Smart 401(k) Investing—Special Features of Your 401(k)
Borrowing From Your 401(k)
You may be able to tap into your 401(k) plan assets during a financial emergency. But while taking a loan or a hardship withdrawal may help solve an immediate need, there can be consequences that may reduce your long-term security.
If you need cash, you may be tempted to borrow from your 401(k) rather than applying to a bank or other lender. While not all plans permit loans, many do. And with most plans, you repay your loan through payroll deductions so you're unlikely to fall behind as long as you remain employed.
When you borrow from your 401(k), you sign a loan agreement that spells out the principal, the term of the loan, the interest rate, any fees and other terms that may apply. You may also have to wait for the loan to be approved, though in most cases you’ll qualify. After all, you’re borrowing your own money.
Federal law caps the amount you can borrow at the lesser of $50,000 or half the amount you have vested in the plan. Sometimes there’s a loan floor, or minimum amount you must borrow. The law also requires that you pay market interest rates. That means the rate must be comparable to what a conventional lender would charge on a similar-sized personal loan.
Normally, the term of a 401(k) loan is five years. That’s the longest repayment period the government allows—though if you prefer a shorter term, you may be able to arrange it. The only exception occurs if you’re using the money to buy a primary residence—the home where you’ll be living full time. In that case, some plans allow you to borrow for 25 years.
Spousal Stamp of Approval
If you’re married, your plan may require your spouse to agree in writing to a loan. This is because a spouse may have the right to a portion of your retirement assets if you divorce. If you borrow, change jobs and don’t repay, that money may be gone, and your spouse’s share may be affected.
Coming Out . . . Going In
When you borrow from your 401(k), the money usually comes out of your account balance. In many plans, the money is taken in equal portions from each of the different investments. So, for example, if you have money in four mutual funds, 25 percent of the loan total comes from each of the funds. In other plans, you may be able to designate which investments you’d prefer to tap to put together the total amount.
The advantage of being able to choose is that you can leave the investments providing the strongest performance untouched, provided that you have enough money in other plan investments to equal the amount you want to borrow. Of course, since there is no way to predict market performance, you might choose to take money from poorly performing stock funds only to find that those funds were about to regain their strength. Then, having suffered losses, you would also miss out on gains.
Weighing Pros and Cons
There are several advantages and some potential drawbacks in borrowing from your 401(k) account.
On the plus side:
- You usually don’t have to explain why you need the money or how you intend to spend it.

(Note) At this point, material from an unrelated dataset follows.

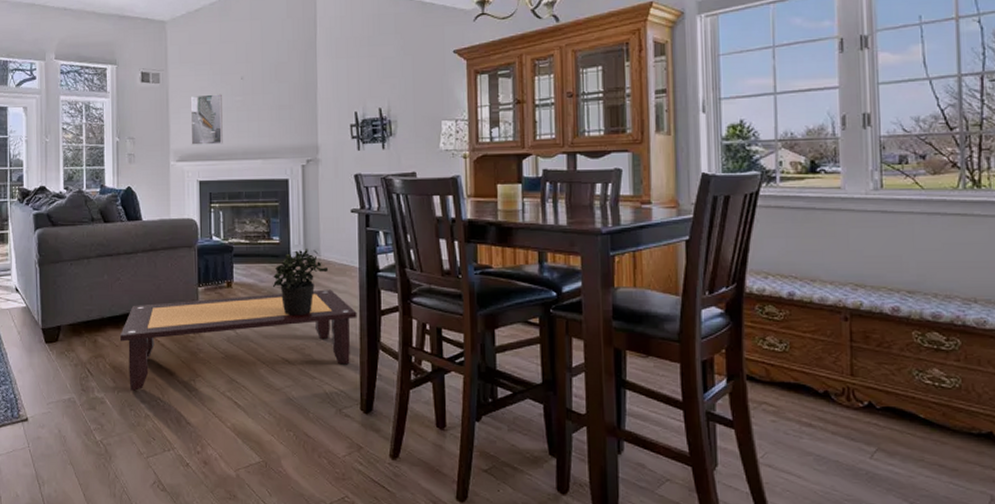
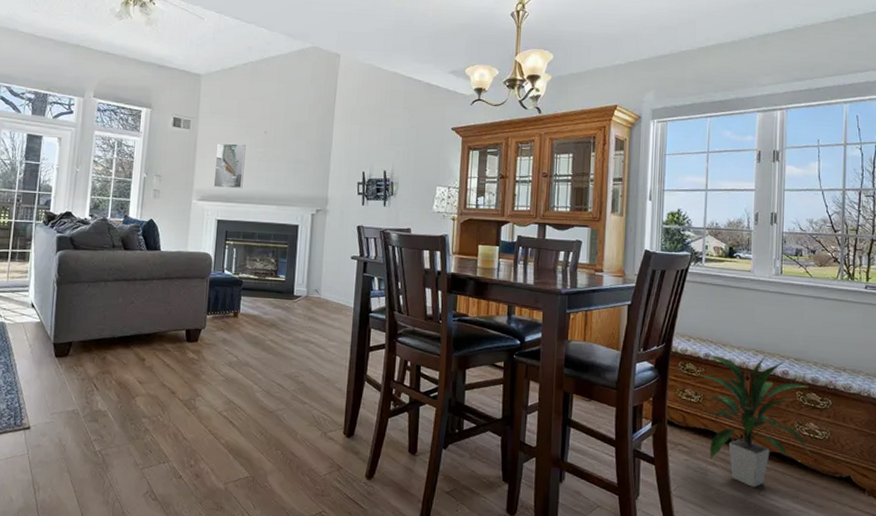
coffee table: present [119,289,357,391] -> none [127,325,348,406]
potted plant: present [272,249,329,315] -> none [274,288,327,347]
indoor plant: none [784,289,937,450] -> present [700,353,811,487]

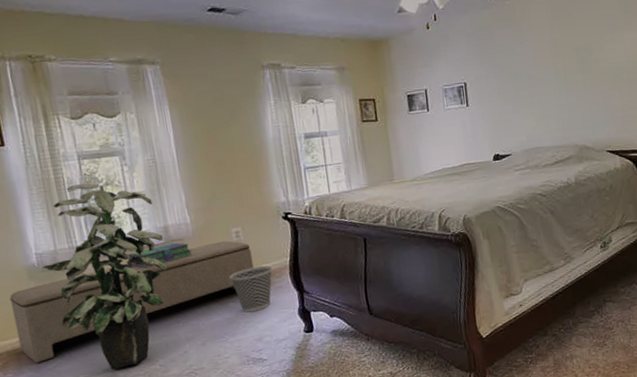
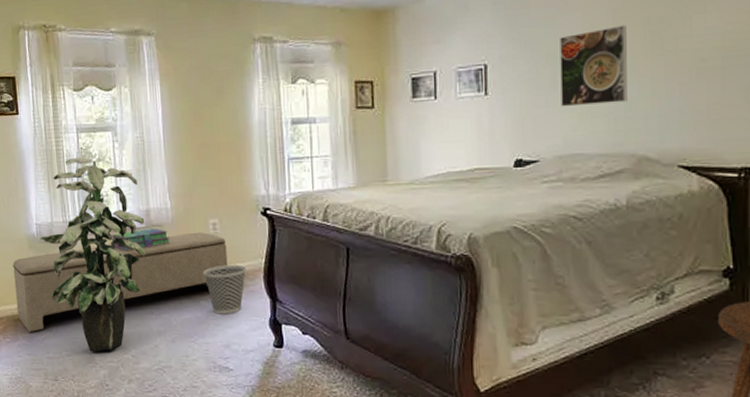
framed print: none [518,51,569,113] -> present [560,25,627,107]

- You may qualify for a lower interest rate than you would at a bank or other lender, especially if you have a low credit score.
- The interest you repay is paid back into your account.
- Since you’re borrowing rather than withdrawing money, no income tax or potential early withdrawal penalty is due.
On the negative side:
- The money you withdraw will not grow if it isn’t invested.
- Repayments are made with after-tax dollars that will be taxed again when you eventually withdraw them from your account.
- The fees you pay to arrange the loan may be higher than on a conventional loan, depending on the way they are calculated.
- The interest is never deductible even if you use the money to buy or renovate your home.
Perhaps the biggest risk you run is leaving your job while you have an outstanding loan balance. If that’s the case, you’ll probably have to repay the entire balance within 90 days of your departure.
If you don’t repay, you’re in default, and the remaining loan balance is considered a withdrawal. Income taxes are due on the full amount. And if you’re younger than 59½, you may owe the 10 percent early withdrawal penalty as well. If this should happen, you could find your retirement savings substantially drained.